Le surintendant vint joindre son ami, qui l'arrêta devant un grand tableau terminé à peine. S'escrimant sur cette toile, le peintre Le Brun, couvert de sueur, taché de couleurs, pâle de fatigue et d'inspiration, jetait les derniers coups de sa brosse rapide. C'était ce portrait du roi qu'on attendait, avec l'habit de cérémonie, que Percerin avait daigné faire voir d'avance à l'évêque de Vannes.
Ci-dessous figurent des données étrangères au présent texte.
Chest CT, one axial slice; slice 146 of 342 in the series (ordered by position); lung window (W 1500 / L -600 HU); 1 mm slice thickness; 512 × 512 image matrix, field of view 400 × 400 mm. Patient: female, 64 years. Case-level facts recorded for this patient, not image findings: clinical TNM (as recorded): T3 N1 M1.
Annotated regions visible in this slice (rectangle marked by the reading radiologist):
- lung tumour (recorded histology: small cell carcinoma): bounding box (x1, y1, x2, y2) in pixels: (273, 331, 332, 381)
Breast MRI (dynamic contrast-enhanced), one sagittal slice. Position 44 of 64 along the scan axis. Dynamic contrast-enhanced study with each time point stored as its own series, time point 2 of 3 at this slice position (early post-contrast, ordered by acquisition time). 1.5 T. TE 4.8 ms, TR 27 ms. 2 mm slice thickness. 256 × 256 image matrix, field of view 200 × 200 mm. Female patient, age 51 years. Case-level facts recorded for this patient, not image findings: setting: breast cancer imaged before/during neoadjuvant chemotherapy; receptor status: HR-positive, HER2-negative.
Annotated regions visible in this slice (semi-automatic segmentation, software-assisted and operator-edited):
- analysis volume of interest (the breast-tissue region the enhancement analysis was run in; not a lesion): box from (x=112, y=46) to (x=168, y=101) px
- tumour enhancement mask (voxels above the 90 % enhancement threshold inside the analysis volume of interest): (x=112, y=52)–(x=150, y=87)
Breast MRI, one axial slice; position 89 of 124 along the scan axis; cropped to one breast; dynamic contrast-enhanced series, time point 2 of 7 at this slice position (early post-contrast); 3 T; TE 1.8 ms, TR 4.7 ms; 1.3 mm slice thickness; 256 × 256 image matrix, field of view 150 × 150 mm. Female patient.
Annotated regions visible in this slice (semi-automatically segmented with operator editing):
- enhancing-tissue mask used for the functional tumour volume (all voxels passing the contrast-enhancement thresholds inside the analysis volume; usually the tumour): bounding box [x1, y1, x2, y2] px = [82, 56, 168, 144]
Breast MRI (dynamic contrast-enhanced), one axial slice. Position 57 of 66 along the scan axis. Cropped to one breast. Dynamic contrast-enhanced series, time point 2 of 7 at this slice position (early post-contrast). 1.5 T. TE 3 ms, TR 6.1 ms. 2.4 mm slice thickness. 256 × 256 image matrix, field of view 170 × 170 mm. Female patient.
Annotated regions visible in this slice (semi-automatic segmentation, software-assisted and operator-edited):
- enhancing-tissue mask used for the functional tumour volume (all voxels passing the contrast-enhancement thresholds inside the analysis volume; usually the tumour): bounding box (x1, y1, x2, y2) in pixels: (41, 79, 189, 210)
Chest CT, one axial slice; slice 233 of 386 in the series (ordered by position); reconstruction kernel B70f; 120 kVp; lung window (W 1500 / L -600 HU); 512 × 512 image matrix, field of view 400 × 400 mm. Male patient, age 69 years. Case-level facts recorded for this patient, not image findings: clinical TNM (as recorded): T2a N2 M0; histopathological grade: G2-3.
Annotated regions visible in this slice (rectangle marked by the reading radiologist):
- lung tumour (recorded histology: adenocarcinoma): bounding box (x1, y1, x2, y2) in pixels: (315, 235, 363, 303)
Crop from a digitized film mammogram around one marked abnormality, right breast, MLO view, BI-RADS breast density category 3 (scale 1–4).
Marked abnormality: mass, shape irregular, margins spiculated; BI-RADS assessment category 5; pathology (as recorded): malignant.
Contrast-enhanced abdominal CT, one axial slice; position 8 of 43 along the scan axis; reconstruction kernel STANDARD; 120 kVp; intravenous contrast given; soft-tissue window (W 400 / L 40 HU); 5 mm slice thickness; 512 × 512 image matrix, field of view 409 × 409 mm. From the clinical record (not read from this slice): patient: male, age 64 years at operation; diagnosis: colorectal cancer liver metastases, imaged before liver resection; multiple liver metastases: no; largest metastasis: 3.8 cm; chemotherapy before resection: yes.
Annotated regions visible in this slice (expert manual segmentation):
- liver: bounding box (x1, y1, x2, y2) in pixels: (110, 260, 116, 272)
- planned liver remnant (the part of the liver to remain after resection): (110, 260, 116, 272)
Fouquet se plaça devant ce tableau, qui vivait, pour ainsi dire, dans sa chair fraîche et dans sa moite chaleur. Il regarda la figure, calcula le travail, admira, et, ne trouvant pas de récompense qui fût digne de ce travail d'Hercule, il passa ses bras au cou du peintre et l'embrassa. M. le surintendant venait de gâter un habit de mille pistoles, mais il avait reposé Le Brun.
Ce fut un beau moment pour l'artiste, ce fut un douloureux moment pour M. Percerin, qui, lui aussi, marchait derrière Fouquet, et admirait dans la peinture de Le Brun l'habit qu'il avait fait pour Sa Majesté, objet d'art, disait-il, qui n'avait son pareil que dans la garde-robe de M. le surintendant.
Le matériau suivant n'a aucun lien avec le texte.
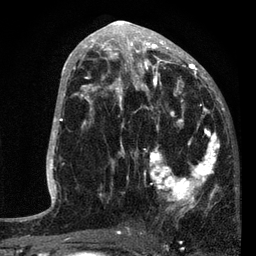
Breast MRI, one axial slice; slice 41 of 80 in the series (ordered by position); cropped to one breast; dynamic contrast-enhanced series, time point 2 of 7 at this slice position (early post-contrast); 3 T; TE 2.2 ms, TR 5.4 ms; 2 mm slice thickness; 256 × 256 image matrix, field of view 150 × 150 mm. Female patient.
Annotated regions visible in this slice (semi-automatic segmentation, software-assisted and operator-edited):
- enhancing-tissue mask used for the functional tumour volume (all voxels passing the contrast-enhancement thresholds inside the analysis volume; usually the tumour): bounding box [x1, y1, x2, y2] px = [87, 76, 221, 216]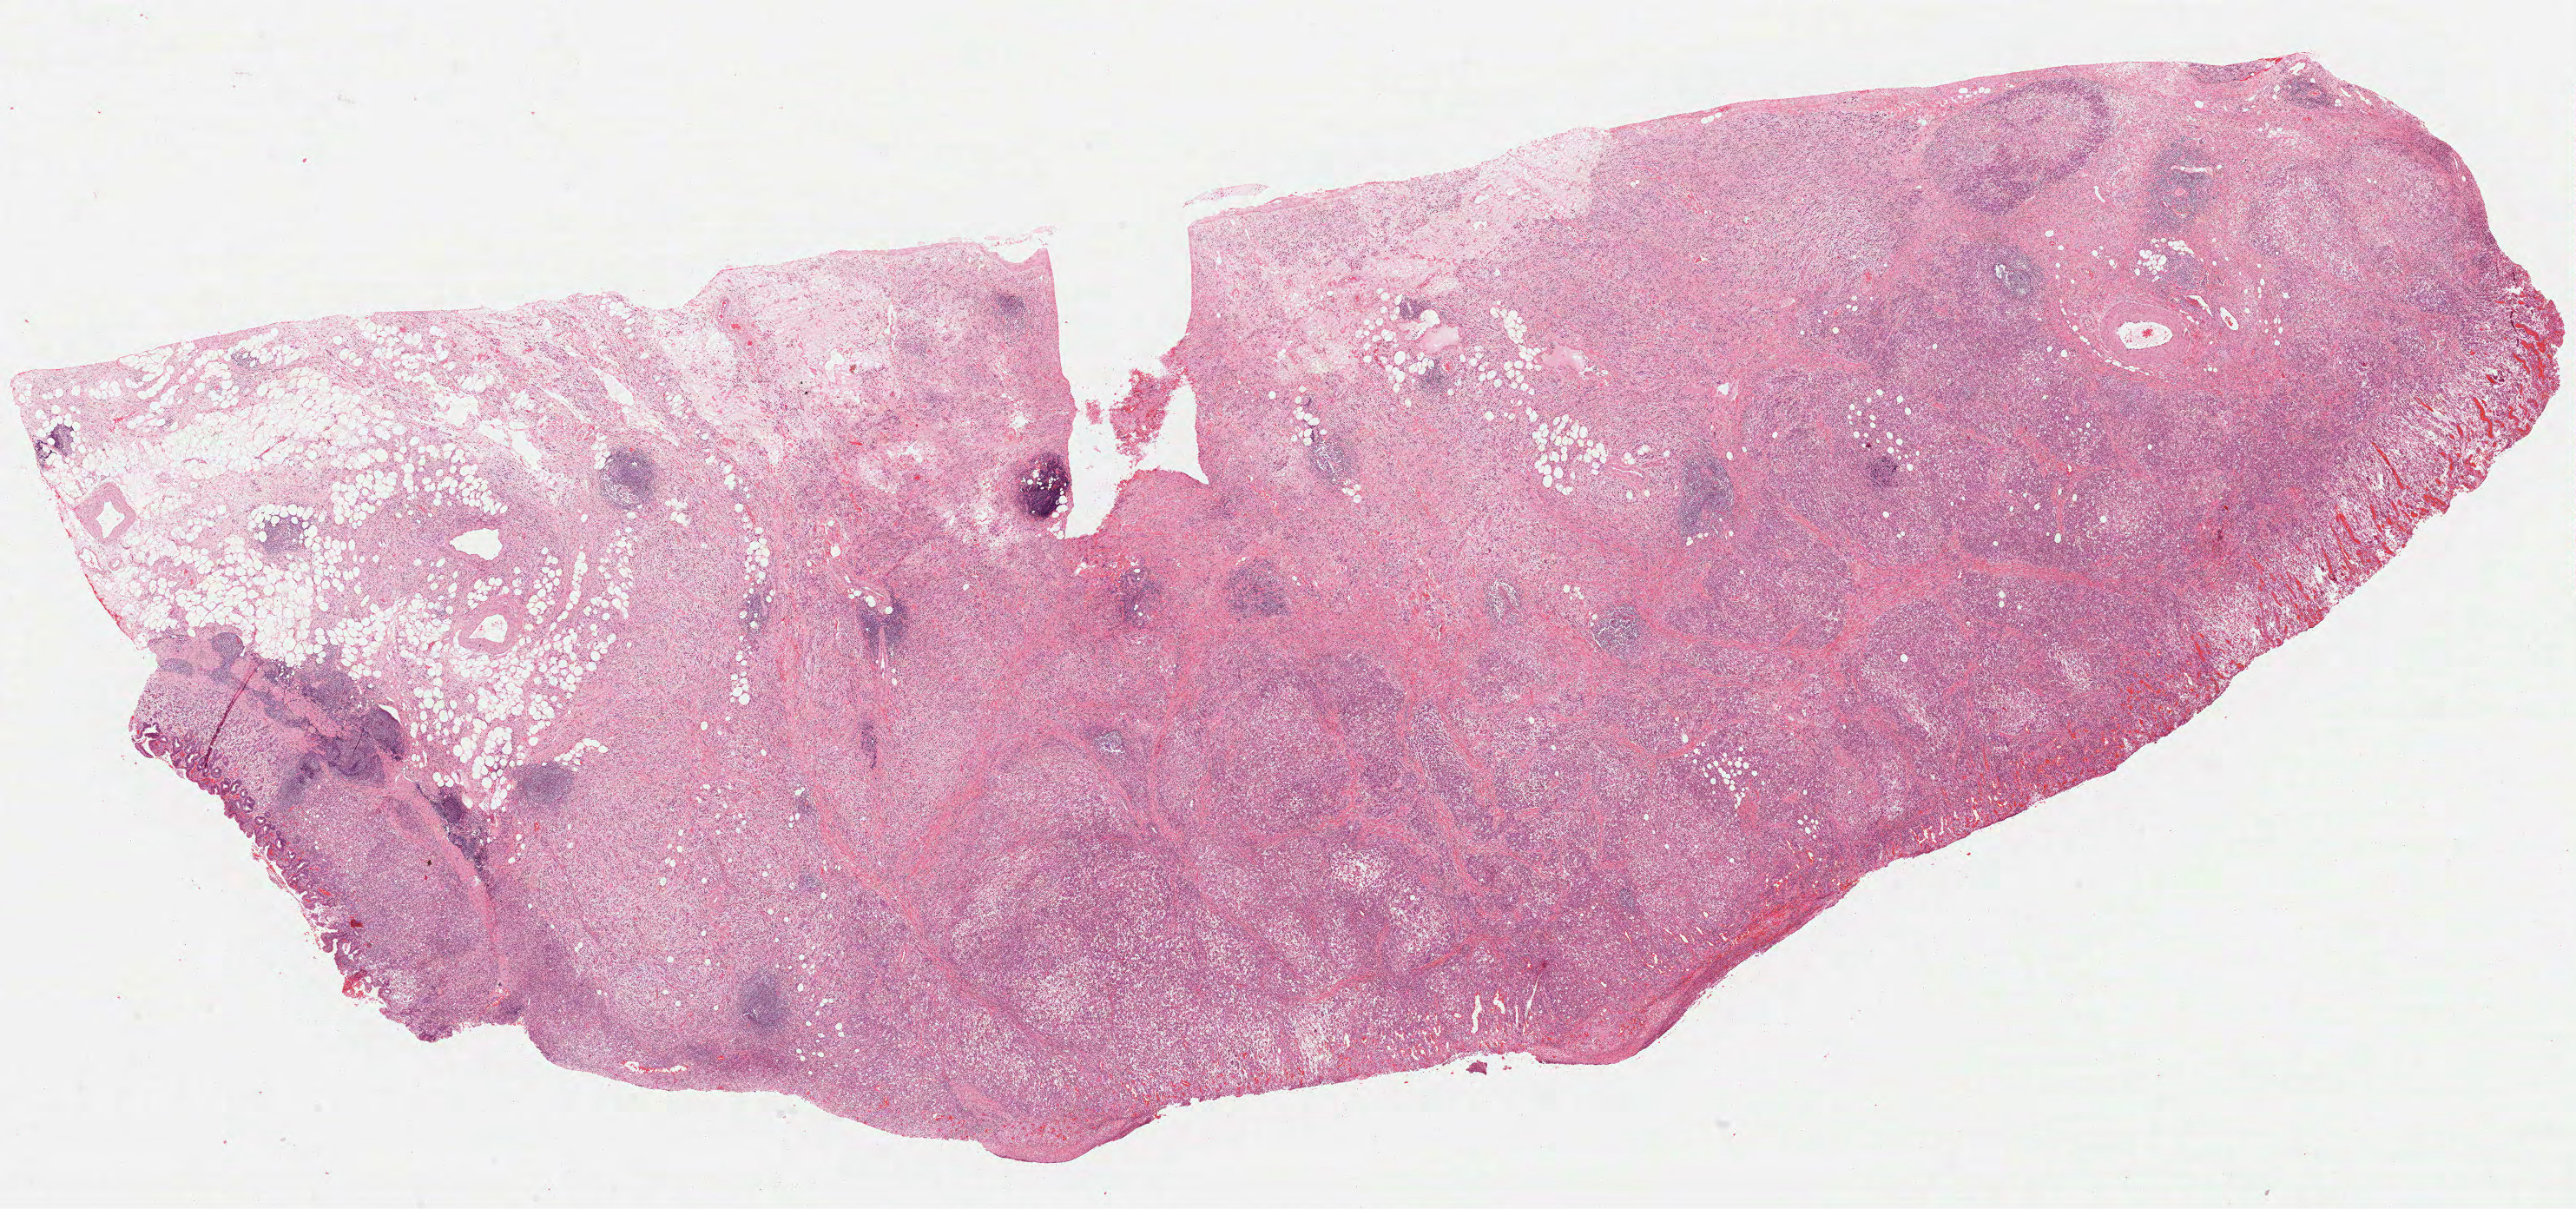
Whole-slide histology image, H&E-stained, whole scanned area (about 23.9 x 11.2 mm) shown as a low-resolution overview. FFPE section. Primary tumour sample from the stomach. Male, age 54 years at initial diagnosis. Histologic grade: G3 (poorly differentiated).
AJCC pathologic stage: IIA. Pathologic diagnosis: Adenocarcinoma, NOS. Lymph nodes positive (case pathology): 1 of 2 examined.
Sa douleur et ses cris furent interrompus par le signal qui fut donné du sommet de la maison. Par-delà Melun, dans la plaine déjà nue, les sentinelles de Vaux avaient aperçu le cortège du roi et des reines: Sa Majesté entrait dans Melun avec sa longue file de carrosses et de cavaliers.
– Dans une heure, dit Aramis à Fouquet.
– Dans une heure! répliqua celui-ci en soupirant.
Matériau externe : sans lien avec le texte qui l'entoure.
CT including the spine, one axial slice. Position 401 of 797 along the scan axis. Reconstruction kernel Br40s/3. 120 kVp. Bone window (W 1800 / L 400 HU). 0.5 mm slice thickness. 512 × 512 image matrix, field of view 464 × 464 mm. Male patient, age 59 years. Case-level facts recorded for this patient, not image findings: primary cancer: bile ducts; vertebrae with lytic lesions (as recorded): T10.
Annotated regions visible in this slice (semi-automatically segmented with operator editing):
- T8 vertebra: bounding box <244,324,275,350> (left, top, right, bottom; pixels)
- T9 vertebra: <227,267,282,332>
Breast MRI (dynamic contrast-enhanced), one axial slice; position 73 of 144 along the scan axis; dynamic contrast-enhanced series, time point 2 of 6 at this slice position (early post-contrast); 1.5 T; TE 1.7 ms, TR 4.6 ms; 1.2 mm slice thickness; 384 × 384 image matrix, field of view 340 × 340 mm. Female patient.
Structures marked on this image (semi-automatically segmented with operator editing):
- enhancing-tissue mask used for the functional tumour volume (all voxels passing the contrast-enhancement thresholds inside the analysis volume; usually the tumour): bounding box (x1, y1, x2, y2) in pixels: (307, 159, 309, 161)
– Et ce peuple qui se demande à quoi servent les fêtes royales! continua l'évêque de Vannes en riant de son faux rire.
– Hélas! moi, qui ne suis pas peuple, je me le demande aussi.
– Je vous répondrai dans vingt-quatre heures, monseigneur. Prenez votre bon visage, car c'est jour de joie.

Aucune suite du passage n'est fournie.